Este constante homenaje sirve de principal razón de ser de Una familia de Tokio, cuya humildad y sincera veneración la hace entrañable; eso y la excusa del 50 aniversario de la obra original. Sin embargo, ¿es posible encontrar algún otro motivo para realizarla? Porque, a menudo, los remakes se aprovechan de los años para generar un nuevo discurso con la misma historia acudiendo a los nuevos códigos y el nuevo contexto.

En este caso, pasa algo parecido, pues la historia se desarrolla en el Tokio actual. Eso ya implica un entorno más hostil si cabe para esos padres que vienen a visitar a sus hijos, en la medida en que los pueblos de montaña no han ido a la par en el desarrollo económico. Este Tokio posmoderno, tecnológico y superpoblado modifica de alguna forma el contexto narrativo. Queda la pena de que esta modificación no se perciba en el discurso en forma de cambio, sino en una intensificación de las ideas de Cuentos de Tokio, del cambio generacional, el paso del tiempo y el sentimiento de insignificancia ante un mundo tan vasto, tan diferente. Quizás tenga que ver con que, a pesar de los cincuenta años de diferencia, la sociedad japonesa afincada en los pueblos no ha avanzado tanto respecto al veloz desarrollo de la metrópolis; y en este caso, sí cabe una nueva reflexión respecto a las diferencias económicas entre el mundo urbano y el rural, tomando como escenario una capital mundial referente en tecnología y nuevos mercados, e interactuando con el discurso costumbrista de la obra original.

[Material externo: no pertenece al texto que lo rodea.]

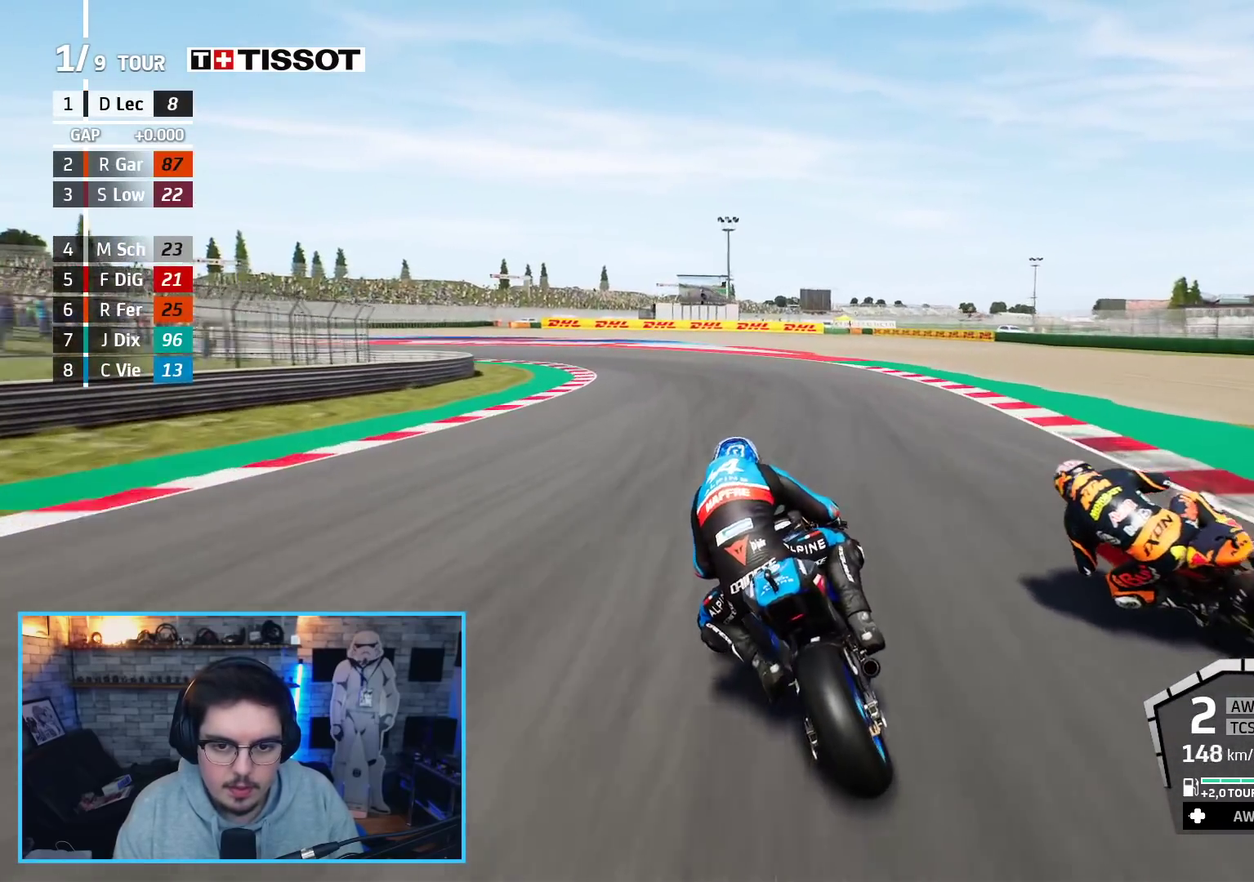
{"buttons": ["L2", "L3"], "left_stick": "left", "right_stick": "center", "events": [[67, "A", "up"], [167, "A", "down"], [267, "A", "up"], [333, "A", "down"], [450, "A", "up"]]}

Kazuko e Isao, dos actores a la altura del proyecto


Si a esto añadimos unos actores francamente buenos, de dilatadas carreras, y una puesta en escena bastante talentosa, parece que el director de El ocaso del samurái ha realizado un muy buen ejercicio que, en última instancia, muestra claros signos de respeto y admiración y un gusto exquisito que hace olvidar, a todos los efectos, cualquier cuestión sobre la necesidad de hacer o no un remake de Cuentos de Tokio.